(Rendered images with source text)

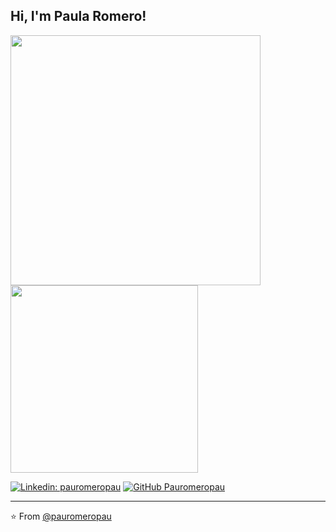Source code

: <h2> Hi, I'm Paula Romero! </h2>

<p>
<img  src="https://github-readme-stats.vercel.app/api?username=pauromeropau&show_icons=true&hide_border=true" width="400">
<img  src="https://media.giphy.com/media/L8K62iTDkzGX6/source.gif" width="300">
</p>

[![Linkedin: pauromeropau](https://img.shields.io/badge/-pauromeropau-blue?style=flat-square&logo=Linkedin&logoColor=white&link=https://www.linkedin.com/in/pauromeropau/)](https://www.linkedin.com/in/pauromeropau/)
[![GitHub Pauromeropau](https://img.shields.io/github/followers/pauromeropau?label=follow&style=social)](https://github.com/pauromeropau)

---

⭐️ From [@pauromeropau](https://github.com/pauromeropau)
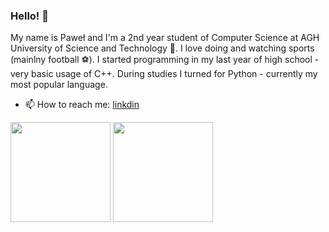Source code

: ### Hello! 👋

My name is Paweł and I'm a 2nd year student of Computer Science at AGH University of Science and Technology :school:. I love doing and watching sports (mainlny football :soccer:). I started programming in my last year of high school - very basic usage of C++. During studies I turned for Python - currently my most popular language.

- 📫 How to reach me: [linkdin](https://www.linkedin.com/in/pawe%C5%82-gorgolewski-56436a214/)


<div>
    <img src="https://github-readme-stats.vercel.app/api/top-langs/?username=pgorgolew&langs_count=30&layout=compact&show_icons=true&icon_color=34abeb&theme=radical&hide=Jupyter Notebook" height="160"/>
    <img src="https://github-readme-stats.vercel.app/api?username=pgorgolew&show_icons=true&theme=radical" height="160"/>
</div>

<!--
**pgorgolew/pgorgolew** is a ✨ _special_ ✨ repository because its `README.md` (this file) appears on your GitHub profile.

Here are some ideas to get you started:

- 🔭 I’m currently working on ...
- 🌱 I’m currently learning ...
- 👯 I’m looking to collaborate on ...
- 🤔 I’m looking for help with ...
- 💬 Ask me about ...
- 📫 How to reach me: ...
- 😄 Pronouns: ...
- ⚡ Fun fact: ...
-->
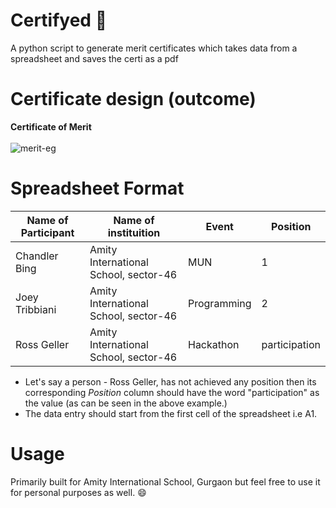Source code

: # Certifyed 📄

A python script to generate merit certificates which takes data from a spreadsheet and saves the certi as a pdf
<br>

# Certificate design (outcome)

**Certificate of Merit**
<br>
<br>
![merit-eg](https://user-images.githubusercontent.com/44428198/83947594-9aad4080-a835-11ea-9be3-aca850cb0d36.png)
<br>

# Spreadsheet Format

| Name of Participant | Name of instituition                  | Event       | Position      |
| ------------------- | ------------------------------------- | ----------- | ------------- |
| Chandler Bing       | Amity International School, sector-46 | MUN         | 1             |
| Joey Tribbiani      | Amity International School, sector-46 | Programming | 2             |
| Ross Geller         | Amity International School, sector-46 | Hackathon   | participation |

- Let's say a person - Ross Geller, has not achieved any position then its corresponding _Position_ column should have the word "participation" as the value (as can be seen in the above example.)
- The data entry should start from the first cell of the spreadsheet i.e A1.

# Usage
Primarily built for Amity International School, Gurgaon but feel free to use it for personal purposes as well. :smile:
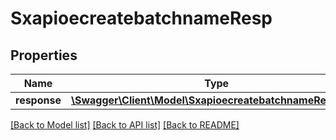 # SxapioecreatebatchnameResp

## Properties
Name | Type | Description | Notes
------------ | ------------- | ------------- | -------------
**response** | [**\Swagger\Client\Model\SxapioecreatebatchnameResponse**](SxapioecreatebatchnameResponse.md) |  | [optional] 

[[Back to Model list]](../README.md#documentation-for-models) [[Back to API list]](../README.md#documentation-for-api-endpoints) [[Back to README]](../README.md)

Exercise aim
Extract exactly the lines from the one containing "sector-46 | Hackathon" through the last line of the records above, both included, and leave out the pictures.

Result below
| Ross Geller         | Amity International School, sector-46 | Hackathon   | participation |

- Let's say a person - Ross Geller, has not achieved any position then its corresponding _Position_ column should have the word "participation" as the value (as can be seen in the above example.)
- The data entry should start from the first cell of the spreadsheet i.e A1.

# Usage
Primarily built for Amity International School, Gurgaon but feel free to use it for personal purposes as well. :smile:
 # SxapioecreatebatchnameResp

## Properties
Name | Type | Description | Notes
------------ | ------------- | ------------- | -------------
**response** | [**\Swagger\Client\Model\SxapioecreatebatchnameResponse**](SxapioecreatebatchnameResponse.md) |  | [optional] 

[[Back to Model list]](../README.md#documentation-for-models) [[Back to API list]](../README.md#documentation-for-api-endpoints) [[Back to README]](../README.md)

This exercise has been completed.